Copy out every line of text in the rows below exactly as it appears, leaving out the pictures.
__________
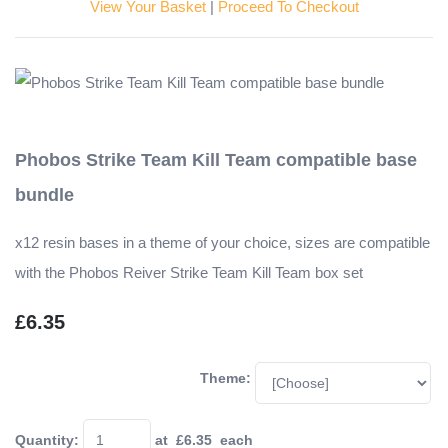
View Your Basket
|
Proceed To Checkout
Phobos Strike Team Kill Team compatible base
bundle
x12 resin bases in a theme of your choice, sizes are compatible
with the Phobos Reiver Strike Team Kill Team box set
£6.35
Theme:
Quantity
:
at £
6.35
each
__________
PROBLEM SOLUTION:
View Your Basket
|
Proceed To Checkout
Phobos Strike Team Kill Team compatible base
bundle
x12 resin bases in a theme of your choice, sizes are compatible
with the Phobos Reiver Strike Team Kill Team box set
£6.35
Theme:
Quantity
:
at £
6.35
each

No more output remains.